That's a bit gnarly, but I don't really see a better option.

> +Memory Handling
> +===============
> +
> +Instrumentation objects that use the stack must survive until finalization
> +runs, including the abort case. To ensure this, QueryInstrumentation
> +creates a dedicated "Instrumentation" MemoryContext (instr_cxt) as a child
> +of TopMemoryContext. All child instrumentation (nodes, triggers) should be
> +allocated in this context.

> +On successful completion, instr_cxt is reparented to CurrentMemoryContext
> +so its lifetime is tied to the caller's context. On abort, the
> +ResourceOwner cleanup frees it after accumulating the instrumentation data
> +to the current stack entry after resetting the stack.

Makes sense.

I mildly wonder if we should create one minimally sized "Instrumentations"
node under TopMemoryContext, below which the "Instrumentation" contexts are
created, instead of doing so directly under TopMemoryContext. But that's
something that can easily be evolved later.

> @@ -247,9 +248,19 @@ standard_ExecutorStart(QueryDesc *queryDesc, int eflags)
> estate->es_snapshot = RegisterSnapshot(queryDesc->snapshot);
> estate->es_crosscheck_snapshot = RegisterSnapshot(queryDesc->crosscheck_snapshot);
> estate->es_top_eflags = eflags;
> - estate->es_instrument = queryDesc->instrument_options;
> estate->es_jit_flags = queryDesc->plannedstmt->jitFlags;
>
> + /*
> + * Set up query-level instrumentation if needed. We do this before
> + * InitPlan so that node and trigger instrumentation can be allocated
> + * within the query's dedicated instrumentation memory context.
> + */
> + if (!queryDesc->totaltime && queryDesc->instrument_options)
> + {
> + queryDesc->totaltime = InstrQueryAlloc(queryDesc->instrument_options);
> + estate->es_instrument = queryDesc->totaltime;
> + }
> +
> /*
> * Set up an AFTER-trigger statement context, unless told not to, or
> * unless it's EXPLAIN-only mode (when ExecutorFinish won't be called).

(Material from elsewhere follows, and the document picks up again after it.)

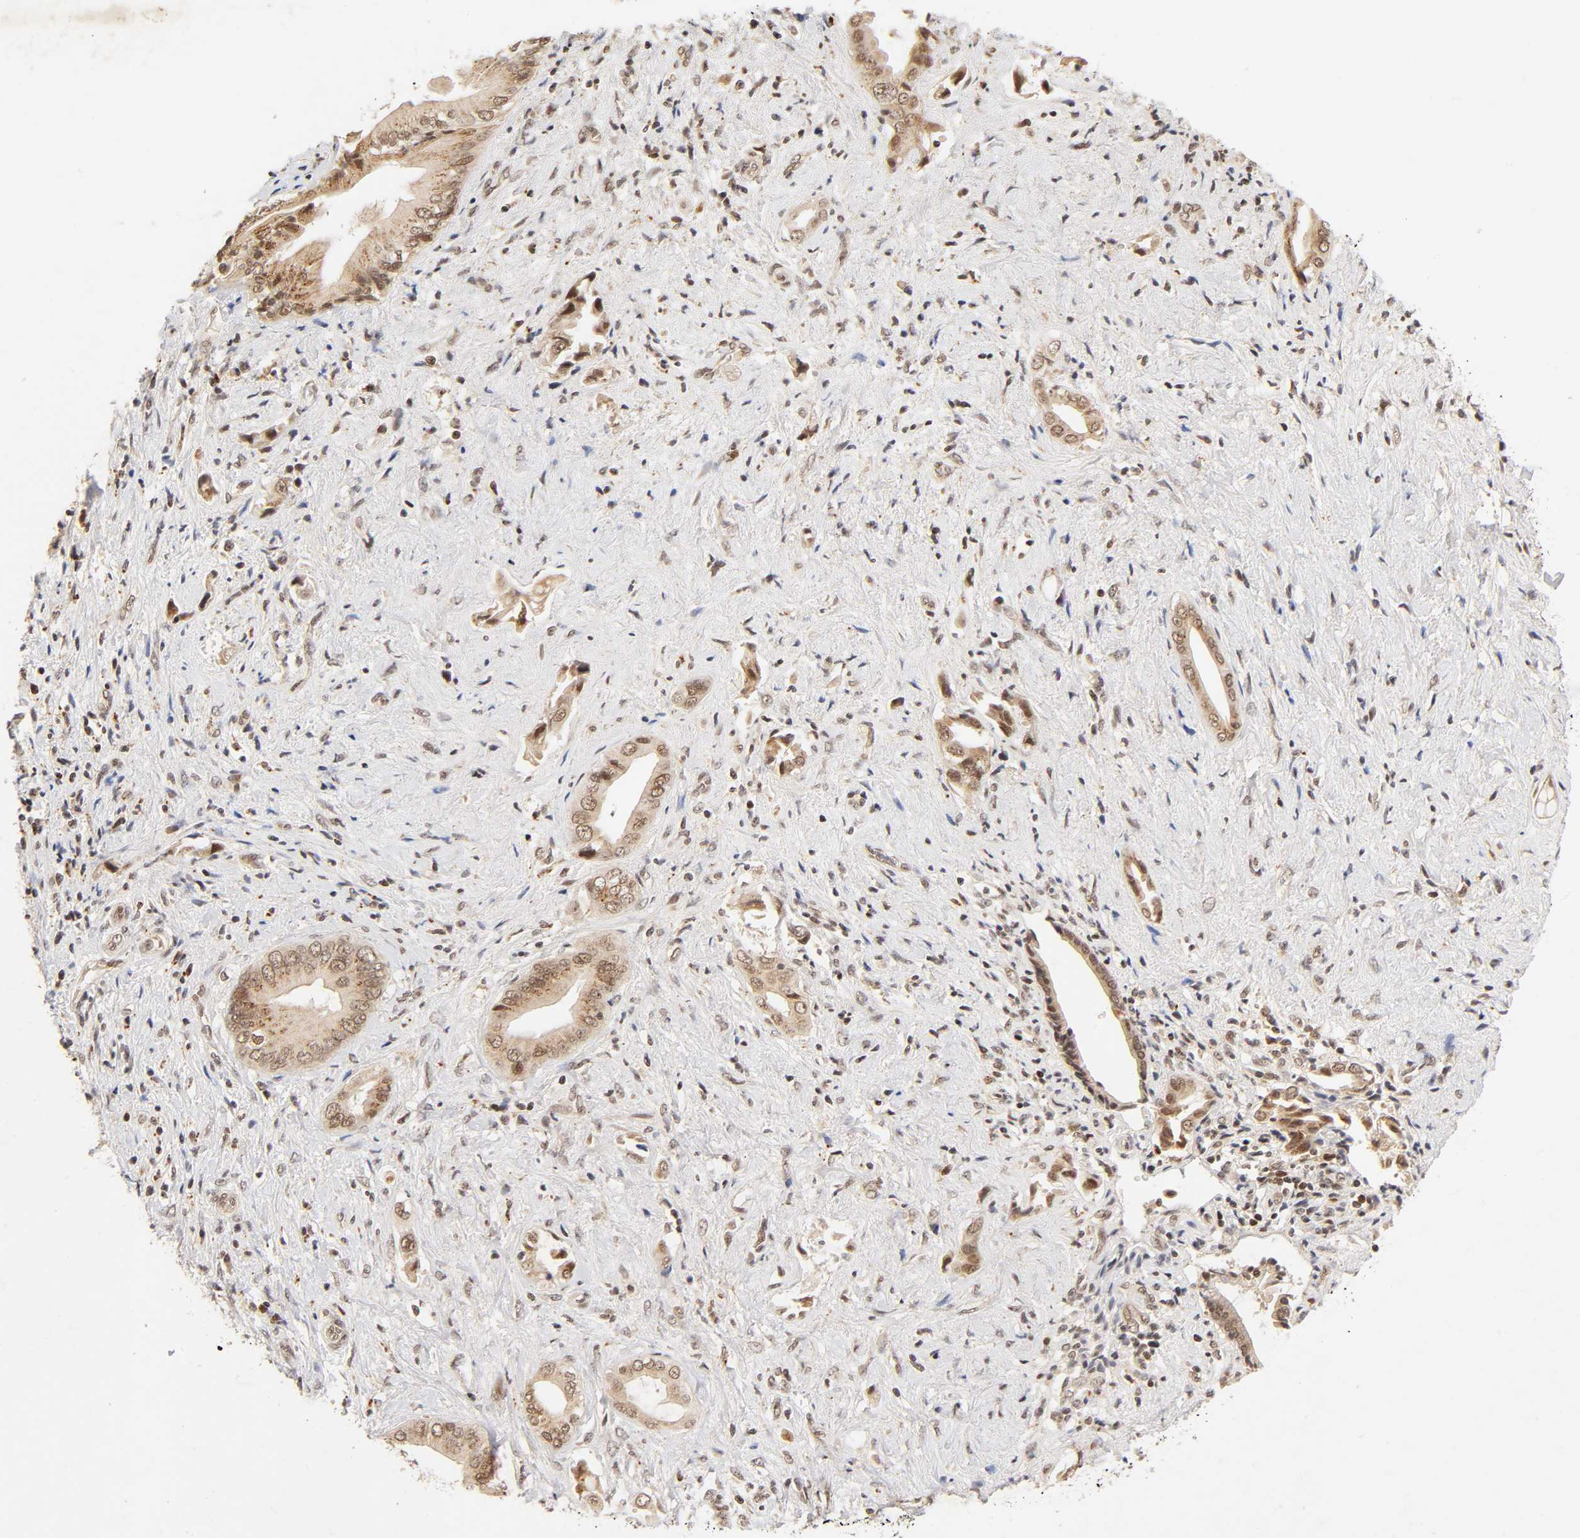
{"staining": {"intensity": "moderate", "quantity": ">75%", "location": "cytoplasmic/membranous,nuclear"}, "tissue": "liver cancer", "cell_type": "Tumor cells", "image_type": "cancer", "snomed": [{"axis": "morphology", "description": "Cholangiocarcinoma"}, {"axis": "topography", "description": "Liver"}], "caption": "This photomicrograph displays immunohistochemistry staining of human liver cancer, with medium moderate cytoplasmic/membranous and nuclear staining in about >75% of tumor cells.", "gene": "TAF10", "patient": {"sex": "male", "age": 58}}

It seems pretty weird to still have queryDesc->totaltime *sometimes* created
by pgss etc, but also create it in standard_ExecutorStart if not already
created. What if the explain options aren't compatible? Sure
pgss/auto_explain use ALL, but that's not a given.

> + /* Start up instrumentation for this execution run */
> if (queryDesc->totaltime)
> - InstrStart(queryDesc->totaltime);
> + {
> + InstrQueryStart(queryDesc->totaltime);
> +
> + /*
> + * Remember all node entries for abort recovery. We do this once here
> + * after InstrQueryStart has pushed the parent stack entry.
> + */
> + if (estate->es_instrument &&
> + estate->es_instrument->instr.need_stack &&
> + !queryDesc->already_executed)
> + ExecRememberNodeInstrumentation(queryDesc->planstate,
> + queryDesc->totaltime);
> + }

Hm. Was briefly worried about the overhead of
ExecRememberNodeInstrumentation() in the context of cursors. But I see it's
only done once.

But why do we not just associate the NodeInstrumentation's with the
QueryInstrumentation during the creation of the NodeInstrumentation?

> + /*
> + * Accumulate per-node and trigger statistics to their respective parent
> + * instrumentation stacks.
>
> + * We skip this in parallel workers because their per-node stats are
> + * reported individually via ExecParallelReportInstrumentation, and the
> + * leader's own ExecFinalizeNodeInstrumentation handles propagation. If
> + * we accumulated here, the leader would double-count: worker parent nodes
> + * would already include their children's stats, and then the leader's
> + * accumulation would add the children again.
> + */

Haven't looked into how this all works in sufficient detail, so I'm just
asking you: This works correctly even when using EXPLAIN (ANALYZE, VERBOSE)
showing per-worker "subtrees"?

> + if (queryDesc->totaltime && estate->es_instrument && !IsParallelWorker())
> + {
> + ExecFinalizeNodeInstrumentation(queryDesc->planstate);
> +
> + ExecFinalizeTriggerInstrumentation(estate);
> + }
> +
> if (queryDesc->totaltime)
> - InstrStop(queryDesc->totaltime);
> + InstrQueryStopFinalize(queryDesc->totaltime);

I'd probably move the estate->es_instrument && !IsParallelWorker() check into
the if (queryDesc->totaltime).

> @@ -1284,8 +1325,8 @@ InitResultRelInfo(ResultRelInfo *resultRelInfo,
> palloc0_array(FmgrInfo, n);
> resultRelInfo->ri_TrigWhenExprs = (ExprState **)
> palloc0_array(ExprState *, n);
> - if (instrument_options)
> - resultRelInfo->ri_TrigInstrument = InstrAllocTrigger(n, instrument_options);
> + if (qinstr)
> + resultRelInfo->ri_TrigInstrument = InstrAllocTrigger(qinstr, n);

Hm. Why do we not need to pass down the instrument_options anymore? I guess
the assumption is that we always are going to use the flags from qinstr?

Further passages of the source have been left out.